There had to be a way to take these magic moments and make them positive in your memory. That’s where my passion for music, art, and literature started to kick in, my passion for creativity. I started to realize that if you put these moments – during or right after them – on paper through memoir or fiction or poetry or if you put them into music or if you attempt to start up a tradition at school that brings the same sort of spirit that lived at Camp Virginia, you can revisit them and get that same rush of feeling all over again, that same rush of wonder and magic just like the good old days. Using creativity to capture the moment cannot actually bring you back into the past, but it gives birth to the spirit in a new form.

Alright, so raise your hand if you have no clue what I’m talking about, or at least struggling a bit. Okay, try thinking of it this way: If you are part of something that feels like it is sweeping you off your feet, if you’re putting on a musical or having an amazing sports season or you’re on senior retreat, try writing something down that night to capture the emotion. It can just be a sentence or two, or a couple of words. Try coming back to it a week later, a year later, heck, ten years later and see how you feel. Although I haven’t really tested the whole ten years thing, I bet it’s worth it.

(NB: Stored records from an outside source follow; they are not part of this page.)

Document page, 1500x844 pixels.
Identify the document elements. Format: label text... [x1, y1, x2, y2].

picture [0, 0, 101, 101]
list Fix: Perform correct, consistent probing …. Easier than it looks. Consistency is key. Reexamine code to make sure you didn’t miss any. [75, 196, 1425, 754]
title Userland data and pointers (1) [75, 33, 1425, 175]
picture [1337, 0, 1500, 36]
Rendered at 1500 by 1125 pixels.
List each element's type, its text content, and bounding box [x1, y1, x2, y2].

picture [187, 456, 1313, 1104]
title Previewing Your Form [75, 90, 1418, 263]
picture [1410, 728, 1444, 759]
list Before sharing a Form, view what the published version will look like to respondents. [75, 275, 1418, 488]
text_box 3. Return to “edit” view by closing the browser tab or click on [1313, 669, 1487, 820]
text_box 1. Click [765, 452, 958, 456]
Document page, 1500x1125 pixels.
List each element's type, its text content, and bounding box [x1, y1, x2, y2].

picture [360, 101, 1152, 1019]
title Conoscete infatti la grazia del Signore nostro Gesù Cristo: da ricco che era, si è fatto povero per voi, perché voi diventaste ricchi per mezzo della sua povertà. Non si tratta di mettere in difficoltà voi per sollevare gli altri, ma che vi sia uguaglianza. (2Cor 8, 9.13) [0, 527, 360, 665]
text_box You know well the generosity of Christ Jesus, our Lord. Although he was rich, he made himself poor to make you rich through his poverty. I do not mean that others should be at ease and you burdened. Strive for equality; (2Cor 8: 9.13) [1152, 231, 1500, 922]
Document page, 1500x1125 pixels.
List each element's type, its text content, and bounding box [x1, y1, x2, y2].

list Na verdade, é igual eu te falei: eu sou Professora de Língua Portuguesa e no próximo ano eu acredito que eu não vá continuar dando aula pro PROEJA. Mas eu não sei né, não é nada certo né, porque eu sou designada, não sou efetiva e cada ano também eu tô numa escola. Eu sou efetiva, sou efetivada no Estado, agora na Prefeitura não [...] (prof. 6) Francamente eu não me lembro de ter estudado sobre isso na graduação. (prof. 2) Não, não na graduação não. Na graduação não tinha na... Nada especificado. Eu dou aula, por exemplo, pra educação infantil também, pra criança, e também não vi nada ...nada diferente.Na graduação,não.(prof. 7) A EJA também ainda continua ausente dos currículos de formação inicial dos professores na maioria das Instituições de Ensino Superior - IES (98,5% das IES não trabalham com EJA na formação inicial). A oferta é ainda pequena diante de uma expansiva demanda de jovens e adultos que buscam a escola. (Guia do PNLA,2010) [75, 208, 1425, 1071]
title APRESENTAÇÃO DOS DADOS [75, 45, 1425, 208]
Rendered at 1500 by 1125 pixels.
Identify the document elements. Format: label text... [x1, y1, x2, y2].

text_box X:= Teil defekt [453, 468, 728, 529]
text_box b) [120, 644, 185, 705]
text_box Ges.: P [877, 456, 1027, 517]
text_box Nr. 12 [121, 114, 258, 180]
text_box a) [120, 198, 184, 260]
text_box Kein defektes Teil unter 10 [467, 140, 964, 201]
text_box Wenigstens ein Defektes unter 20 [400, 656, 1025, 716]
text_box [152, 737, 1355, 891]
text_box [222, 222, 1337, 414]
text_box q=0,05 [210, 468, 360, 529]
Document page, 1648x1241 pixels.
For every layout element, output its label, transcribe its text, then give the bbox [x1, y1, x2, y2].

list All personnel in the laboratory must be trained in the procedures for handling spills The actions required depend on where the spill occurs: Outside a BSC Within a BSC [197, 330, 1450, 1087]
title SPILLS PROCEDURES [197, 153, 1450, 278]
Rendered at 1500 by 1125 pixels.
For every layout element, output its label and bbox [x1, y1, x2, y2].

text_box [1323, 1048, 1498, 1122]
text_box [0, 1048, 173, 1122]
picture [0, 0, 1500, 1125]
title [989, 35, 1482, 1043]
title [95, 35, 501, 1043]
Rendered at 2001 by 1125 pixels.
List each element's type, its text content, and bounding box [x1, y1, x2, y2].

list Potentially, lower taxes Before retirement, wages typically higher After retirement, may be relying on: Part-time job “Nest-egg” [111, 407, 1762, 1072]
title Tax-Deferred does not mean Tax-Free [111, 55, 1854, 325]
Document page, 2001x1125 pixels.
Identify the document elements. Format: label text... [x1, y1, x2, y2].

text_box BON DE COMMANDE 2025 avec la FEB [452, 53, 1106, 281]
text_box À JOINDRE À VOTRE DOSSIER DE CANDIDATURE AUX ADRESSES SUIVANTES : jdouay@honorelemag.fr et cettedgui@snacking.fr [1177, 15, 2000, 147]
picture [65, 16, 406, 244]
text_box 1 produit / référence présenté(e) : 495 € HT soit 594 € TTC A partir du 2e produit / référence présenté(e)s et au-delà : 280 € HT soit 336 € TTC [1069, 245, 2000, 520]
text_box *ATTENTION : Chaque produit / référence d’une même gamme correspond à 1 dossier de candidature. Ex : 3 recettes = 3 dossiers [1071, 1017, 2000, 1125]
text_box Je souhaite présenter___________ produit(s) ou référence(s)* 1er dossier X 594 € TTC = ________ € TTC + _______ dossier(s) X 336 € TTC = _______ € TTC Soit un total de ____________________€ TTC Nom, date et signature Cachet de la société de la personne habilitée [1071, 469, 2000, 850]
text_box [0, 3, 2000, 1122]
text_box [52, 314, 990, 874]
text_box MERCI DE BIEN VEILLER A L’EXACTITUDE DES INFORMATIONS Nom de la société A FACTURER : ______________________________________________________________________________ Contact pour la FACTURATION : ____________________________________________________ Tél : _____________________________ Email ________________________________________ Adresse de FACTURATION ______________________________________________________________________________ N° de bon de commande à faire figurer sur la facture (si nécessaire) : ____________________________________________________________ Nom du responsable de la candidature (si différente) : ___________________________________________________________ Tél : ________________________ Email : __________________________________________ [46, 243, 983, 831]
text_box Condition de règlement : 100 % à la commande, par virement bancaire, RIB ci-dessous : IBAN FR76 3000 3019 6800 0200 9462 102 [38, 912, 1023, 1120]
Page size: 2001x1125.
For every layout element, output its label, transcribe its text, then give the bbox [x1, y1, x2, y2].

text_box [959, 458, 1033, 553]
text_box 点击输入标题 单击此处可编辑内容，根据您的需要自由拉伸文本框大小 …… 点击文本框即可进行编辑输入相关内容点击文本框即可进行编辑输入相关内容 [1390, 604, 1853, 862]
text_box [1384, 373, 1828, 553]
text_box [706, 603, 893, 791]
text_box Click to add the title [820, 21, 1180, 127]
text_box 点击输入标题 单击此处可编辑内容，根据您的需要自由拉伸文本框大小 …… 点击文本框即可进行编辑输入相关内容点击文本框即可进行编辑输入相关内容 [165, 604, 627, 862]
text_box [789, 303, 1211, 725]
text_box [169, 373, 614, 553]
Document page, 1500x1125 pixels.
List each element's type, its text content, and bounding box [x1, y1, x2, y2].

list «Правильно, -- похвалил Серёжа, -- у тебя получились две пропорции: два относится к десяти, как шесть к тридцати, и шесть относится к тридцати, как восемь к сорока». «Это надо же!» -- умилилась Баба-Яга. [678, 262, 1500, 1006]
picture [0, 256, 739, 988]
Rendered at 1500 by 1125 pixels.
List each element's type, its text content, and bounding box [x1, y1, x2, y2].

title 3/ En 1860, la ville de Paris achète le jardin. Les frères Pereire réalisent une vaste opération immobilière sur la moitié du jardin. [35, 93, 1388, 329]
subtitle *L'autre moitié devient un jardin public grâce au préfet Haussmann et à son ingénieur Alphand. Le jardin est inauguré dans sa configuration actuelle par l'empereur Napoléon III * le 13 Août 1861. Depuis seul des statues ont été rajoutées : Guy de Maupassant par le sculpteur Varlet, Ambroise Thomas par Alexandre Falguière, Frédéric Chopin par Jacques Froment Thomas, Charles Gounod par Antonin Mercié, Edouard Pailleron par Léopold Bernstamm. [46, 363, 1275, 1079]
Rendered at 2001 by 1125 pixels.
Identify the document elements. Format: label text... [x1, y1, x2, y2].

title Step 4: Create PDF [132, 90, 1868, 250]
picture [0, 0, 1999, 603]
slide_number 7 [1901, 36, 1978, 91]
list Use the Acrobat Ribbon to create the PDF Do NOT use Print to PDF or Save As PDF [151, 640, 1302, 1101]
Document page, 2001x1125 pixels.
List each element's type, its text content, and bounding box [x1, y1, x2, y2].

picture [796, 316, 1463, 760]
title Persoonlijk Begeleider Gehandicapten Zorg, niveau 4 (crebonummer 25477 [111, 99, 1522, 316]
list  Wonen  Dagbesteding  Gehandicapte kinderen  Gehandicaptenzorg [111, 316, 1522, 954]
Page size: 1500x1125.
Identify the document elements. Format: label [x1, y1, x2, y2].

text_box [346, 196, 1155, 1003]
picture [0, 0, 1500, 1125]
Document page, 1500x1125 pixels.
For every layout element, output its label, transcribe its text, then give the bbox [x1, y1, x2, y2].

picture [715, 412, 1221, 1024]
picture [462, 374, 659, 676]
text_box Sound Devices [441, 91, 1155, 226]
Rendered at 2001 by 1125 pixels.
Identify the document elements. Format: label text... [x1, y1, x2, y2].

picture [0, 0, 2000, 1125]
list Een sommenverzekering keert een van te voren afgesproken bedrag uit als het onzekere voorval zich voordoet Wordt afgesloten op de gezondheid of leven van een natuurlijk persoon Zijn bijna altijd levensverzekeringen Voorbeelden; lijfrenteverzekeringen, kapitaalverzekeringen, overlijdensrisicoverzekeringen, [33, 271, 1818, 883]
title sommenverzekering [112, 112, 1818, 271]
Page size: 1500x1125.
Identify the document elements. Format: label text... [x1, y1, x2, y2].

I’ll tell you why “Let Down” by Radiohead is my all-time favorite song now. It speaks to me about the whole process of being caught up in the moment of something special developing, occurring, passing, but then being able to retrieve it and bring forth new hope again and again. It’s beautiful.

So now, what’s next? I, along with the rest of the seniors, now face a big challenge. Our time here at Gilman is up. I still gotta write a couple more papers and take a Bio exam on Monday, but other than that, for me and the rest of the seniors, Gilman is starting to get away from us, we’re going. June 9th we’ll be out of here for good, and then there’s senior week and college (and then it will really be behind us)… I’m experiencing a strange mixture of wanting to hold onto Gilman as well as wanting to get out of here and travel to Wyoming and California, my next ventures. I’m sure a lot of you in the room feel the same way. We do have to let go, but still, we have to do justice to our amazing time here. We can’t just leave and not do anything about it.

We have to do something, something for everything we will miss about Gilman: our senior class, Ernie, the senior room or lack thereof, superfrees, Chipotle, cheering at games, Mr. Smyth’s fire safety announcements, Dr. Thornberry’s winter jogging monologues, treasure hunts, homecoming dance, sweater vest Wednesdays, let’s go O’s chants, pep rallies, cookouts, Mr. Dawson on Halloween, Writing Center videos, the senior retreat, the yearbook, spirit week, senior countdown announcements, walking to Carey Hall from the lower lots watching the sun hit the cupola, wondering if we could ever find our way up there, why’d they build it if you can never get up there? I’m gonna find a way up there.

Thank you for letting me be me, Zane, I’m a really lucky guy to have such great people around me. To all of you younger guys out there, good luck, you’re gonna do great things. Seniors, I don’t think I need to say anything else – I love you guys and I’m gonna miss you guys so much, but I’ll be seeing you around until we’re gone. The moment’s not over yet. Thanks.